■ **Exercise material**:
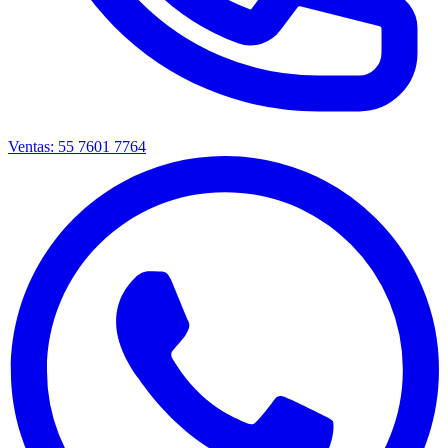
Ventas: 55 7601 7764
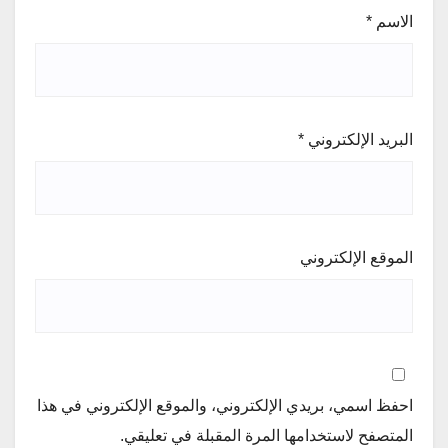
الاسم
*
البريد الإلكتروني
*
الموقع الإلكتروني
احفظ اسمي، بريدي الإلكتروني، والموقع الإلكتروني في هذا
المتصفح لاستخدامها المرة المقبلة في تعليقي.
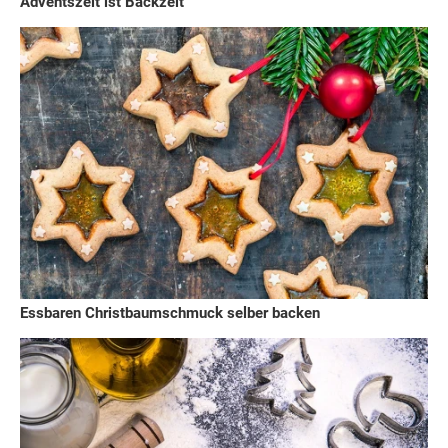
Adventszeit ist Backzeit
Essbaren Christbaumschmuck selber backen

■ **Written task**:
Edit the text read from all three items by replacing "Backzeit" with "Bastelzeit", keeping every other line unchanged. Leave the picture markers out of your answer.

■ **Solution below**:
Ventas: 55 7601 7764
الاسم
*
البريد الإلكتروني
*
الموقع الإلكتروني
احفظ اسمي، بريدي الإلكتروني، والموقع الإلكتروني في هذا
المتصفح لاستخدامها المرة المقبلة في تعليقي.
Adventszeit ist Bastelzeit
Essbaren Christbaumschmuck selber backen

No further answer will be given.